■ **Work to be completed**
The answer must be every line of the records below that contains the word "Exchange", copied out.

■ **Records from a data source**
■ ■ ■ ■
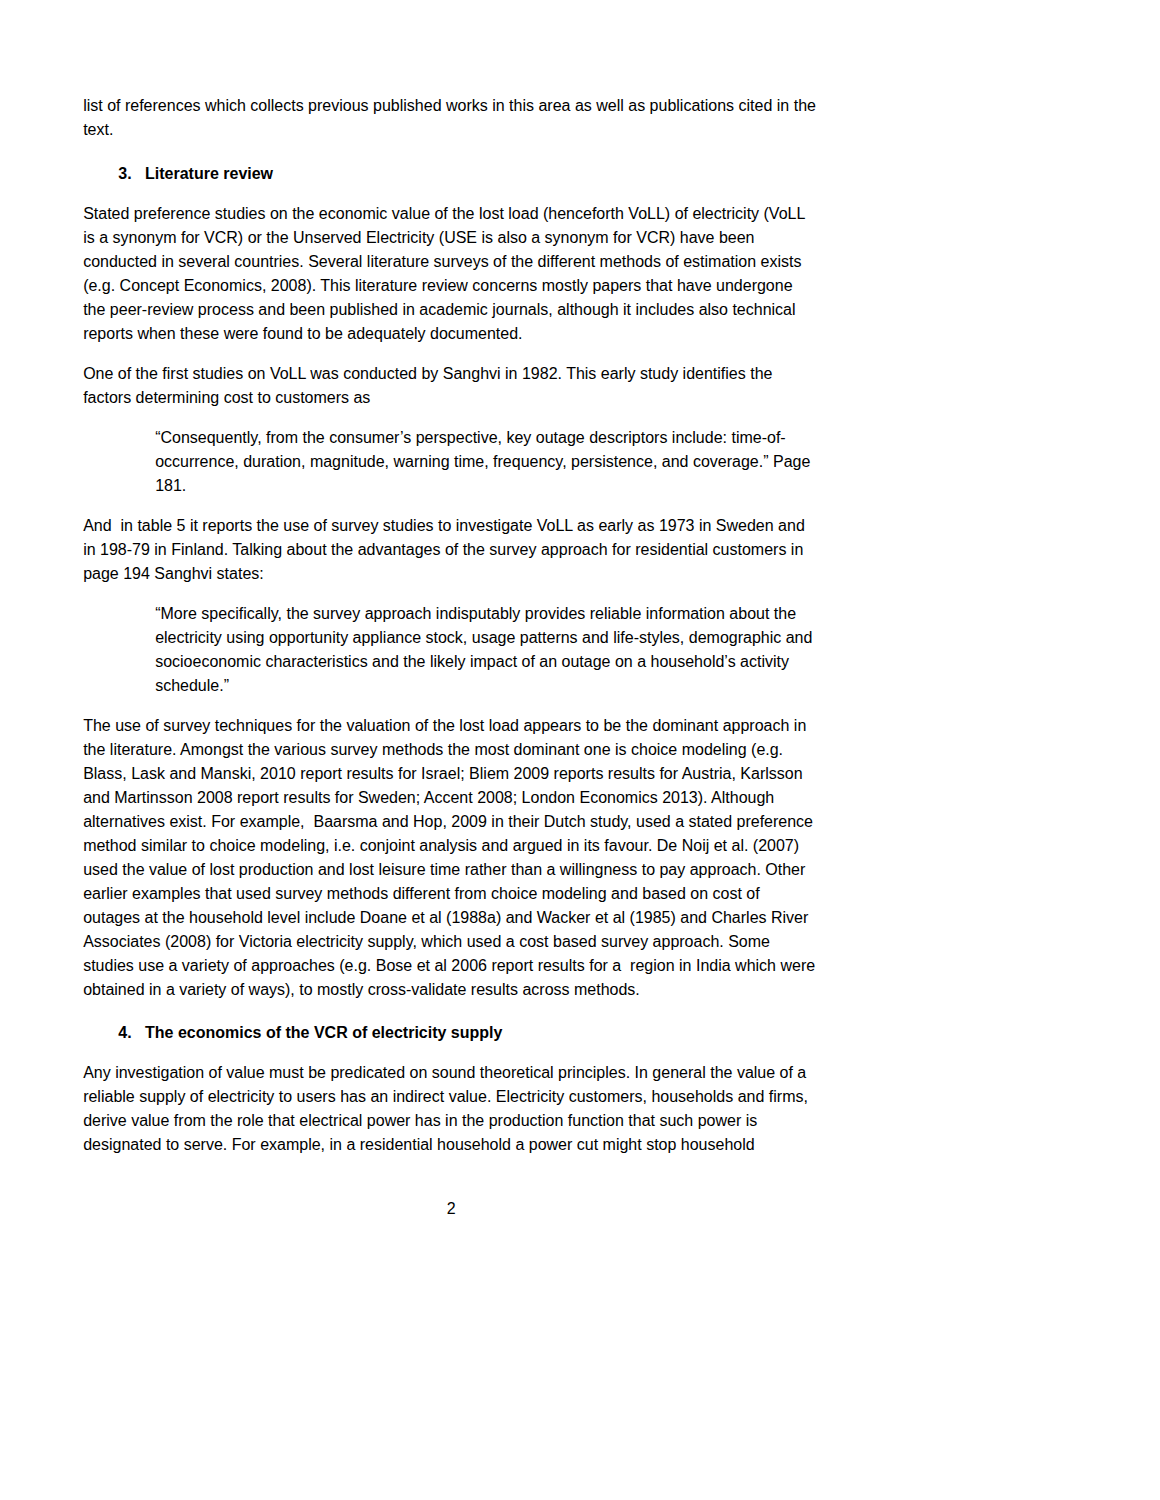list of references which collects previous published works in this area as well as publications cited in the text.
3. Literature review
Stated preference studies on the economic value of the lost load (henceforth VoLL) of electricity (VoLL is a synonym for VCR) or the Unserved Electricity (USE is also a synonym for VCR) have been conducted in several countries. Several literature surveys of the different methods of estimation exists (e.g. Concept Economics, 2008). This literature review concerns mostly papers that have undergone the peer-review process and been published in academic journals, although it includes also technical reports when these were found to be adequately documented.
One of the first studies on VoLL was conducted by Sanghvi in 1982. This early study identifies the factors determining cost to customers as
“Consequently, from the consumer’s perspective, key outage descriptors include: time-of-occurrence, duration, magnitude, warning time, frequency, persistence, and coverage.” Page 181.
And in table 5 it reports the use of survey studies to investigate VoLL as early as 1973 in Sweden and in 198-79 in Finland. Talking about the advantages of the survey approach for residential customers in page 194 Sanghvi states:
“More specifically, the survey approach indisputably provides reliable information about the electricity using opportunity appliance stock, usage patterns and life-styles, demographic and socioeconomic characteristics and the likely impact of an outage on a household’s activity schedule.”
The use of survey techniques for the valuation of the lost load appears to be the dominant approach in the literature. Amongst the various survey methods the most dominant one is choice modeling (e.g. Blass, Lask and Manski, 2010 report results for Israel; Bliem 2009 reports results for Austria, Karlsson and Martinsson 2008 report results for Sweden; Accent 2008; London Economics 2013). Although alternatives exist. For example, Baarsma and Hop, 2009 in their Dutch study, used a stated preference method similar to choice modeling, i.e. conjoint analysis and argued in its favour. De Noij et al. (2007) used the value of lost production and lost leisure time rather than a willingness to pay approach. Other earlier examples that used survey methods different from choice modeling and based on cost of outages at the household level include Doane et al (1988a) and Wacker et al (1985) and Charles River Associates (2008) for Victoria electricity supply, which used a cost based survey approach. Some studies use a variety of approaches (e.g. Bose et al 2006 report results for a region in India which were obtained in a variety of ways), to mostly cross-validate results across methods.
4. The economics of the VCR of electricity supply
Any investigation of value must be predicated on sound theoretical principles. In general the value of a reliable supply of electricity to users has an indirect value. Electricity customers, households and firms, derive value from the role that electrical power has in the production function that such power is designated to serve. For example, in a residential household a power cut might stop household
2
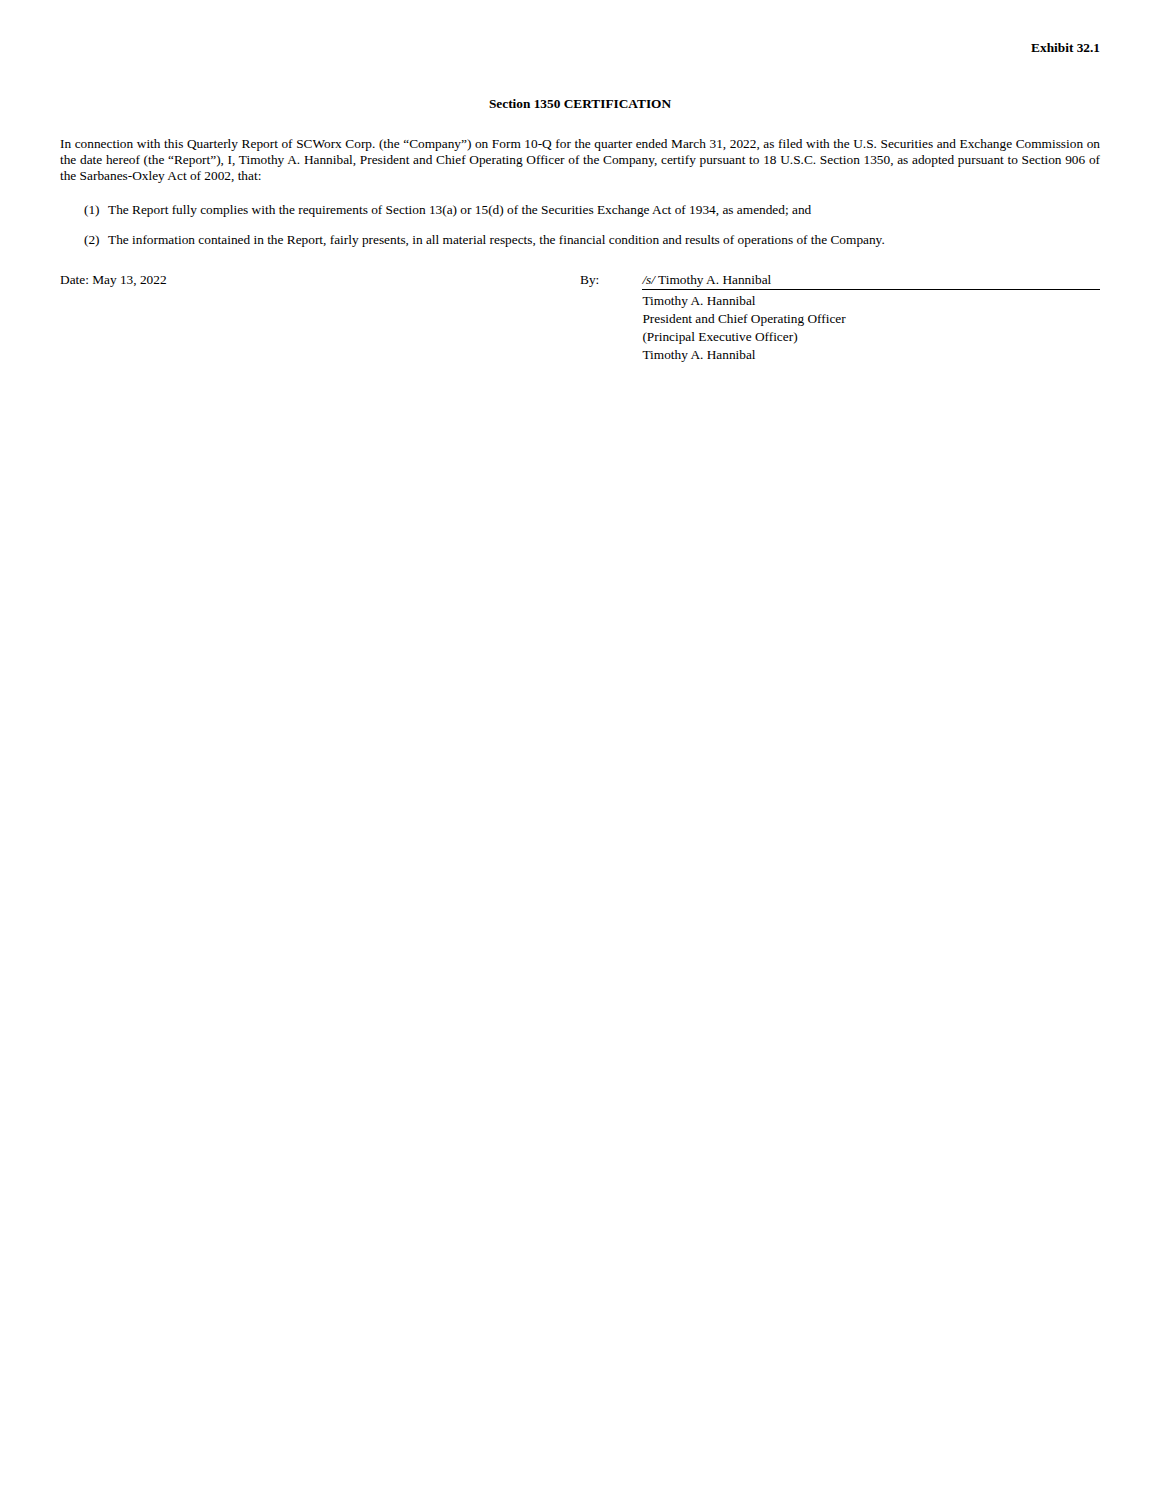Exhibit 32.1
Section 1350 CERTIFICATION
In connection with this Quarterly Report of SCWorx Corp. (the “Company”) on Form 10-Q for the quarter ended March 31, 2022, as filed with the U.S. Securities and Exchange Commission on the date hereof (the “Report”), I, Timothy A. Hannibal, President and Chief Operating Officer of the Company, certify pursuant to 18 U.S.C. Section 1350, as adopted pursuant to Section 906 of the Sarbanes-Oxley Act of 2002, that:
(1) The Report fully complies with the requirements of Section 13(a) or 15(d) of the Securities Exchange Act of 1934, as amended; and
(2) The information contained in the Report, fairly presents, in all material respects, the financial condition and results of operations of the Company.
| Date: May 13, 2022 | By: | /s/ Timothy A. Hannibal Timothy A. Hannibal President and Chief Operating Officer (Principal Executive Officer) Timothy A. Hannibal |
■ ■ ■ ■
■ **Response to this task**
In connection with this Quarterly Report of SCWorx Corp. (the “Company”) on Form 10-Q for the quarter ended March 31, 2022, as filed with the U.S. Securities and Exchange Commission on the date hereof (the “Report”), I, Timothy A. Hannibal, President and Chief Operating Officer of the Company, certify pursuant to 18 U.S.C. Section 1350, as adopted pursuant to Section 906 of the Sarbanes-Oxley Act of 2002, that:
(1) The Report fully complies with the requirements of Section 13(a) or 15(d) of the Securities Exchange Act of 1934, as amended; and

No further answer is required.